A morte de Lindomar Castilho, aos 85 anos, no último sábado (20/12), marca o capítulo final de uma trajetória que transitou entre o brilho dos holofotes e a escuridão de um crime que chocou o país. O cantor não será lembrado apenas por sua voz potente, mas por ter protagonizado um dos episódios mais brutais da história da música brasileira: o assassinato de sua ex-mulher, a cantora Eliane de Grammont, morta a tiros quando se apresentava no palco, em 1981.
A passagem de Lindomar, conhecido como o “Rei do Bolero”, encerra a jornada biográfica de um homem que, para muitos, já havia se tornado um fantasma de si mesmo. Para Liliane de Grammont. filha do casal, que tinha apenas sete anos na época do crime, o desfecho biológico do pai parece ser apenas uma formalidade. O estado do cantor em seus últimos anos foi resumido por ela de forma cortante: “Ao tirar a vida da minha mãe, ele também morreu em vida”.
A declaração marcante reflete o ostracismo de quem viu a glória ser consumida pela brutalidade de um ato que, hoje, nomeamos sem hesitação e em letras garrafais, para não haver dúvidas: foi FEMINICÍDIO. O isolamento de Castilho nas últimas décadas reflete o peso de um legado manchado pelo sangue e pelo machismo estrutural, que ainda nos dias atuais sepulta milhares de mulheres todos os anos no Brasil.
O nascimento de um assassino e a morte de uma família
Em um post emocionante após a morte do pai, Liliane de Grammont deu uma aula de sensibilidade e lucidez sobre o trauma geracional. Ela descreveu Lindomar como um homem tragado pela vaidade e pelo narcisismo.
Ele é só mais um ser humano que se desviou com sua vaidade e narcisismo. O homem que mata também morre. Morre o pai e nasce um assassino, morre uma família inteira”, escreveu ela.
Sobre o perdão, a resposta foge do simplismo: para ela, trata-se de um processo complexo que envolve camadas de dor e a esperança de que a “masculinidade tóxica” do pai tenha sido, enfim, transformada. “Você precisa de um tempo para assentar. Você precisa se recompor, a ficha demora para cair, começa a pensar sobre o que poderia ter feito de diferente”, comentou.
Do humor à tragédia: quando a “loucura” vira arma
A trajetória de Lindomar é indissociável de seu maior sucesso, “Você é doida demais”. Por décadas, a canção atravessou gerações, embalou festas populares e chegou a ser tema de abertura de programas de humor na TV Globo.

________

▸ **Instruções do exercício**
1/ Responda com base no texto sobre Lindomar Castilho:
(a) Com quantos anos Lindomar Castilho morreu?
(b) Que idade tinha Liliane de Grammont na época do crime?
(c) Qual canção o texto aponta como o maior sucesso de Lindomar?
2/ Como fica em inglês esta frase do texto sobre Lindomar Castilho: "Por décadas, a canção atravessou gerações, embalou festas populares e chegou a ser tema de abertura de programas de humor na TV Globo."?

▸ **Dados registrados**
________

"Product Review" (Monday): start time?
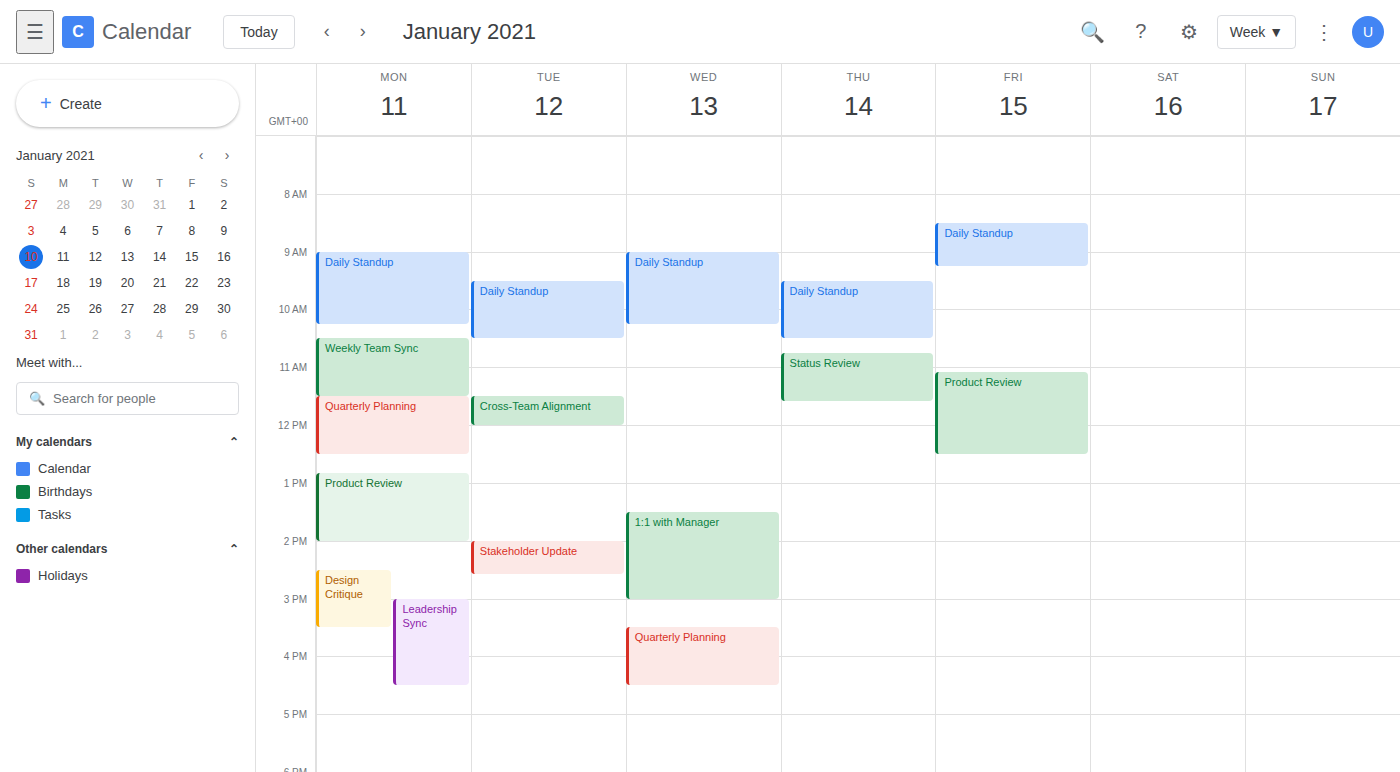
12:50 PMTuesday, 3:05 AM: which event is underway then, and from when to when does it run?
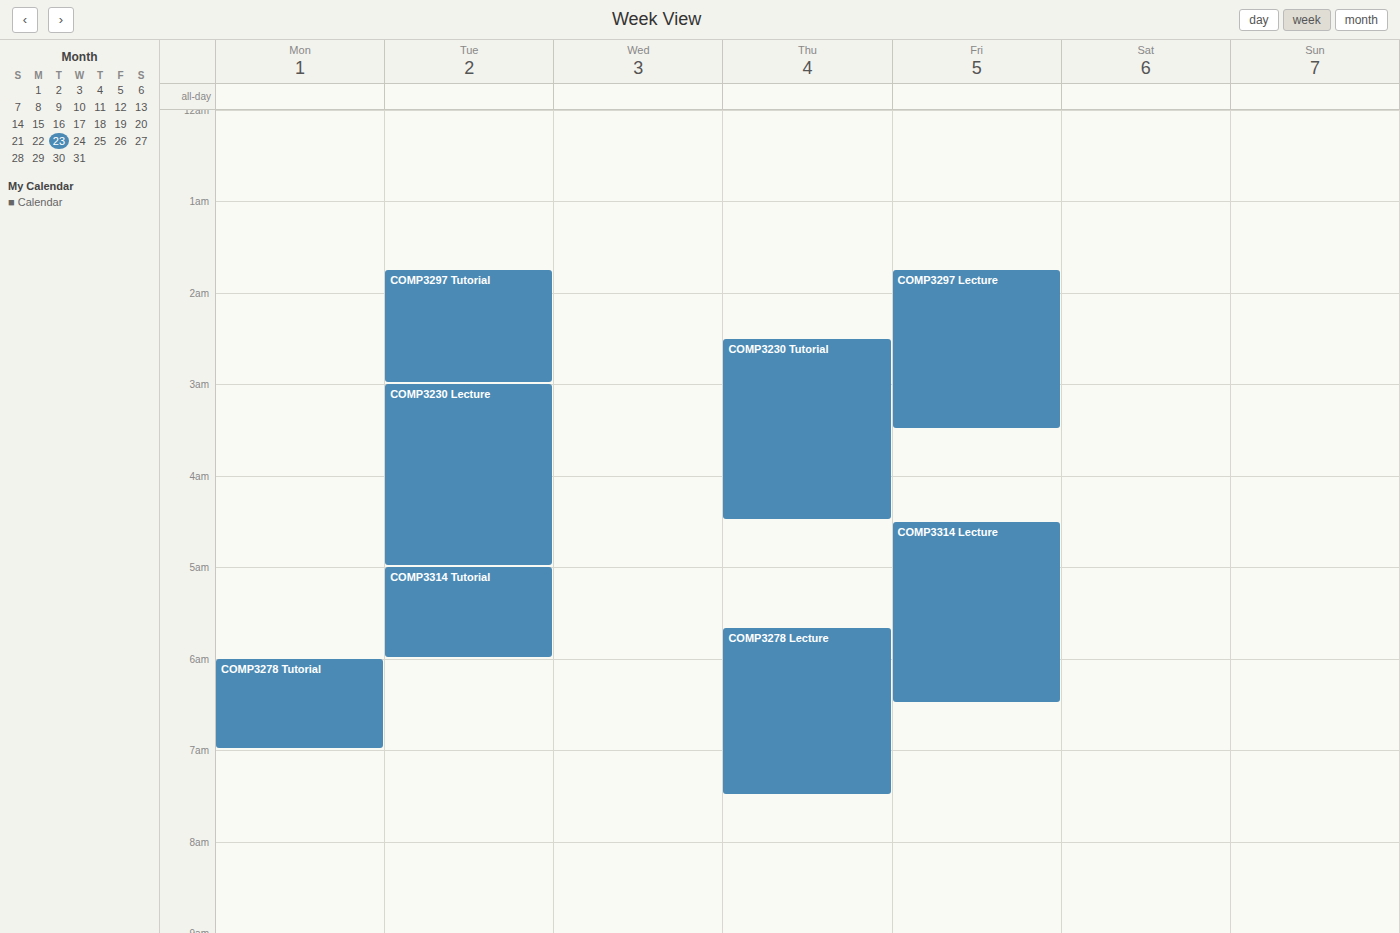
"COMP3230 Lecture", 3:00 AM to 5:00 AM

________

▸ **Respostas completas**
1/
(a) Aos 85 anos.
(b) Apenas sete anos.
(c) "Você é doida demais".

2/ For decades, the song spanned generations, livened up popular parties, and even became the opening theme of comedy shows on TV Globo.